## Extracted material
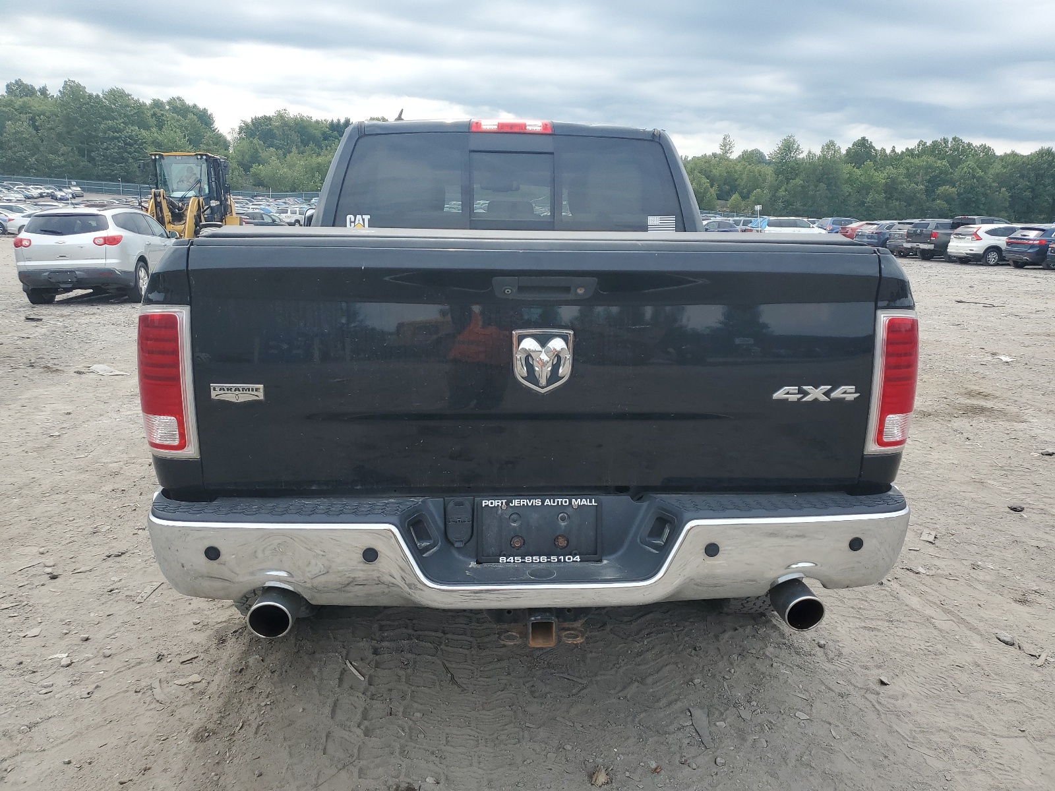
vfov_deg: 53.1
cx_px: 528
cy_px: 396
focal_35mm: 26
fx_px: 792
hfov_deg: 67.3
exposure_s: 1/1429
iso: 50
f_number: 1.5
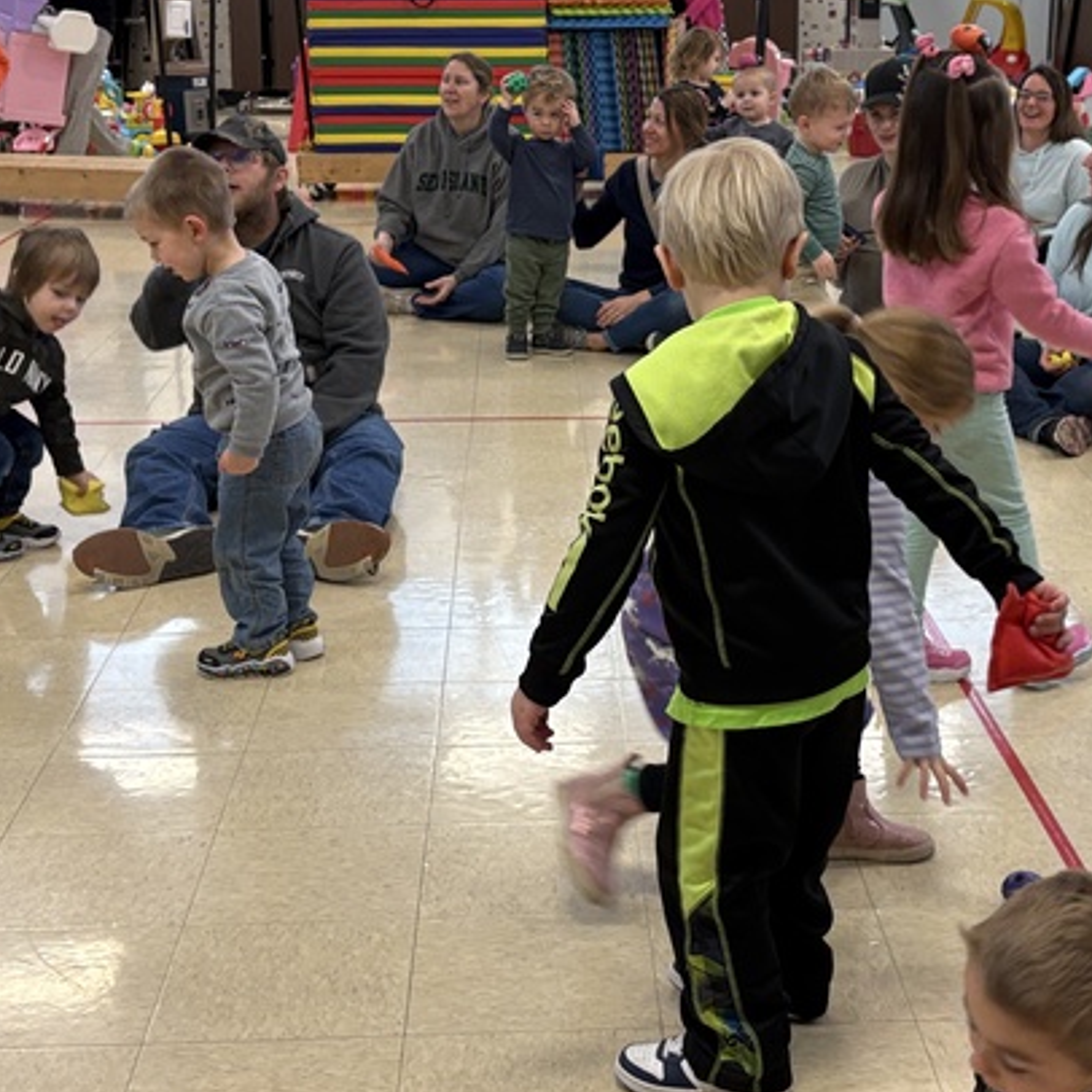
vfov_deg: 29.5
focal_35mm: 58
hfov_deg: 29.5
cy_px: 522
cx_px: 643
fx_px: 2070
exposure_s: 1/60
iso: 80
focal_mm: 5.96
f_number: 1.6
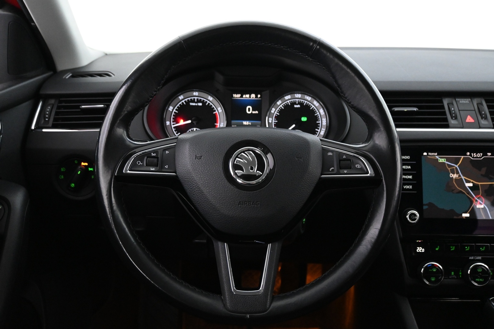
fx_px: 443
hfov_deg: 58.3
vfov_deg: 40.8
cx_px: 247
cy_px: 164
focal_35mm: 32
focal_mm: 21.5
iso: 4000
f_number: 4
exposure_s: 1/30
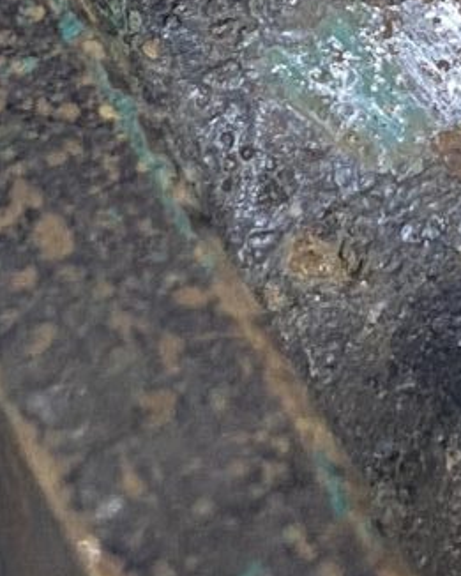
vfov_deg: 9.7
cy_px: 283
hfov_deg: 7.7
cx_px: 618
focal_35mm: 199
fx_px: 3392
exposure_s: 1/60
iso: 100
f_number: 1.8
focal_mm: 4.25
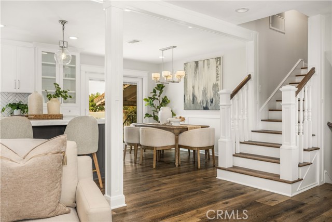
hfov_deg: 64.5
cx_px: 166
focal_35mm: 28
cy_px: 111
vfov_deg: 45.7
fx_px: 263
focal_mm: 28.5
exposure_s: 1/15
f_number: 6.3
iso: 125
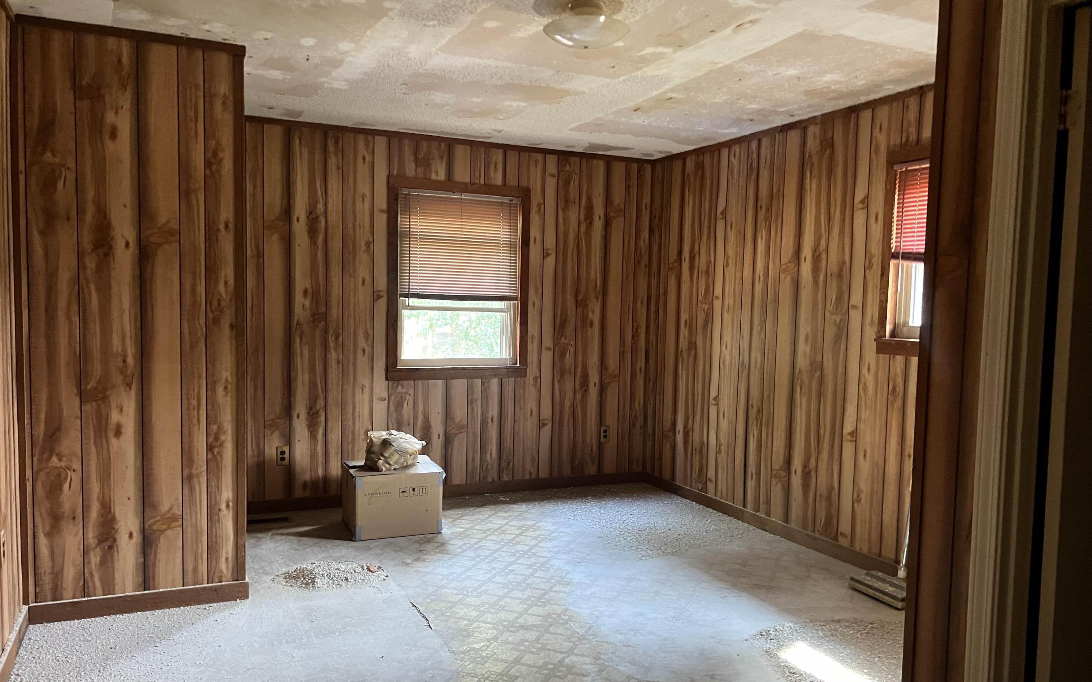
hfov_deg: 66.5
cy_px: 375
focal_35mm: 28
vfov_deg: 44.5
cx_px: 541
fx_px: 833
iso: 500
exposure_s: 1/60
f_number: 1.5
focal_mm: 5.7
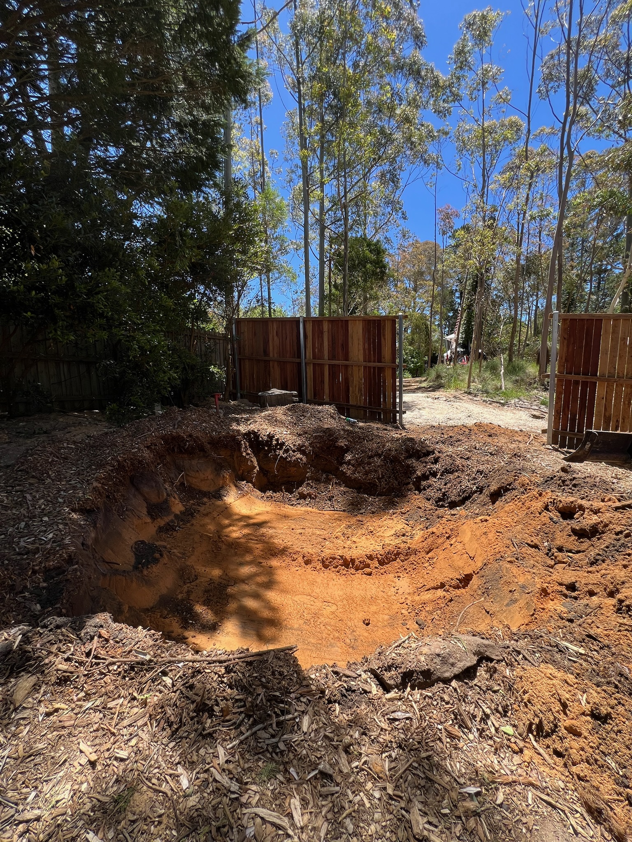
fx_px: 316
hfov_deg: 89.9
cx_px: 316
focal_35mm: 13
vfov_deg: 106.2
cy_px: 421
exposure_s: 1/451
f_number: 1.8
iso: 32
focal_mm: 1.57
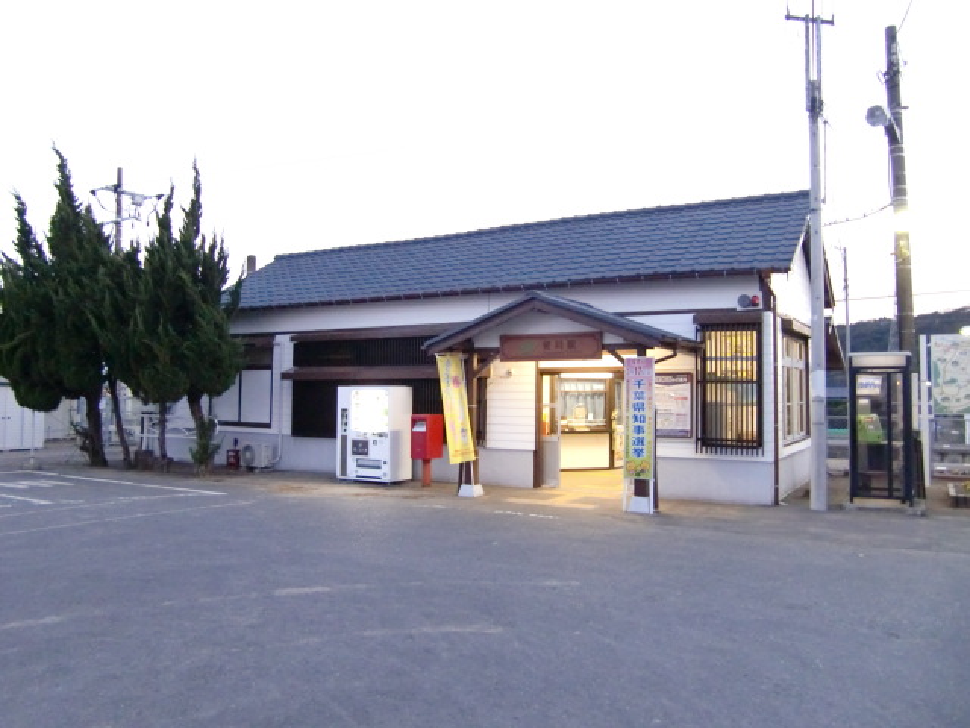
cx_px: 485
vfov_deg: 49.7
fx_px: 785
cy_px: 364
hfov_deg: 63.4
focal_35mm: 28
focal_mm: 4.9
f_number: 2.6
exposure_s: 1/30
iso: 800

## Task statement
The records above are to be repeated exactly, apart from their pictures.

## Task result
vfov_deg: 53.1
cx_px: 528
cy_px: 396
focal_35mm: 26
fx_px: 792
hfov_deg: 67.3
exposure_s: 1/1429
iso: 50
f_number: 1.5
vfov_deg: 29.5
focal_35mm: 58
hfov_deg: 29.5
cy_px: 522
cx_px: 643
fx_px: 2070
exposure_s: 1/60
iso: 80
focal_mm: 5.96
f_number: 1.6
fx_px: 443
hfov_deg: 58.3
vfov_deg: 40.8
cx_px: 247
cy_px: 164
focal_35mm: 32
focal_mm: 21.5
iso: 4000
f_number: 4
exposure_s: 1/30
vfov_deg: 9.7
cy_px: 283
hfov_deg: 7.7
cx_px: 618
focal_35mm: 199
fx_px: 3392
exposure_s: 1/60
iso: 100
f_number: 1.8
focal_mm: 4.25
hfov_deg: 64.5
cx_px: 166
focal_35mm: 28
cy_px: 111
vfov_deg: 45.7
fx_px: 263
focal_mm: 28.5
exposure_s: 1/15
f_number: 6.3
iso: 125
hfov_deg: 66.5
cy_px: 375
focal_35mm: 28
vfov_deg: 44.5
cx_px: 541
fx_px: 833
iso: 500
exposure_s: 1/60
f_number: 1.5
focal_mm: 5.7
fx_px: 316
hfov_deg: 89.9
cx_px: 316
focal_35mm: 13
vfov_deg: 106.2
cy_px: 421
exposure_s: 1/451
f_number: 1.8
iso: 32
focal_mm: 1.57
cx_px: 485
vfov_deg: 49.7
fx_px: 785
cy_px: 364
hfov_deg: 63.4
focal_35mm: 28
focal_mm: 4.9
f_number: 2.6
exposure_s: 1/30
iso: 800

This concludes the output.